In our experience, overworked or underworked staff may not raise this as an issue. They’ll soldier on regardless, or try to.

Timely, accurate and current data could be the key to unlocking a better sense of balance.

You may lack useful absence data, your reports may not be adding value, or perhaps your team are firefighting. With robust HR technology, those gaps in your technology infrastructure could be filled in, with people, processes and resources working at peak efficiency, and freeing up your team’s working day to focus on supporting the needs of the business.

You can read all about absence data in one of our previous blogs.

Ask your staff regularly to let you or their line managers know whether they’re overworked. Or, even if they’d like to take on more challenging work. Good data will help you to do this.

5. Examine your benefits package

We could discuss this important topic over an entire blog, and here we’re not talking about what you pay your staff.
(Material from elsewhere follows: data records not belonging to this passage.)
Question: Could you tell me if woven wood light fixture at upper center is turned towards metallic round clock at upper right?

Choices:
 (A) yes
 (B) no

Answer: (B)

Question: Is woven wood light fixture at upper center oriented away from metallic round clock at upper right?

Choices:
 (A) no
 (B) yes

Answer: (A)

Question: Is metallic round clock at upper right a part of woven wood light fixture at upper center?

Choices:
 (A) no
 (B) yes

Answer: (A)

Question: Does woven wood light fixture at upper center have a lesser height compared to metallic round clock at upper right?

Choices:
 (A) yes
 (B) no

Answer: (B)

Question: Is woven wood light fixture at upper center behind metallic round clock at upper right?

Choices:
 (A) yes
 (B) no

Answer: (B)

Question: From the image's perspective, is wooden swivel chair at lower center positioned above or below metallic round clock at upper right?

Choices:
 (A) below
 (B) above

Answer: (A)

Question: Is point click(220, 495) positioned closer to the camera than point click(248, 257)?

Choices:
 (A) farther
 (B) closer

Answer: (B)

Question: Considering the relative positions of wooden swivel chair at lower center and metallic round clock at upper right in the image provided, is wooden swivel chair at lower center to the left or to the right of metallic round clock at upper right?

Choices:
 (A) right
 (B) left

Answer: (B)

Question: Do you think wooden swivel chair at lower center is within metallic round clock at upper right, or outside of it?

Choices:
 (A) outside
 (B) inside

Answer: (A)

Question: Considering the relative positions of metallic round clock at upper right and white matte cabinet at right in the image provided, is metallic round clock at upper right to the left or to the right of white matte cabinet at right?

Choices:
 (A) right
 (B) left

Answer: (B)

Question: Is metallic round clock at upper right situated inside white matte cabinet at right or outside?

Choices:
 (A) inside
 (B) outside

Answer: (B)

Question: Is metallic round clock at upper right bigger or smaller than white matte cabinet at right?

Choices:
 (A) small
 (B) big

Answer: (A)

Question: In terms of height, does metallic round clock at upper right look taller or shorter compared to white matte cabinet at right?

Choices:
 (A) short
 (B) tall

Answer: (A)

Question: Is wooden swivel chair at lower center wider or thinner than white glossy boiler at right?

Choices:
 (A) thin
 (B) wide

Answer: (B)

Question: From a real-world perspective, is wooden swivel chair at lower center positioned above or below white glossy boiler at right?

Regarding health and wellbeing, have you considered the following:

  • •Gym membership. Yes, the most obvious candidate, but well worth considering.
  • •Free on-site yoga or Pilates classes. Namaste.
  • Discounts for local services, e.g. dry cleaning
  • A free neck and shoulder massage once a month

If you suspect that the happiness-welfare-comfort factors in your company could do some improvements, the above could be some positive food for thought.

In summary, it’s essential to realise that people’s emotional wellbeing – their thoughts, feelings and emotions – relates directly and explicitly to their mental health. Happiness isn’t just a feel-good concept. It’s what you need, and want in everyone who works with you, and for you.

Your staff are your most valuable asset, and the future of your company lies in their hands.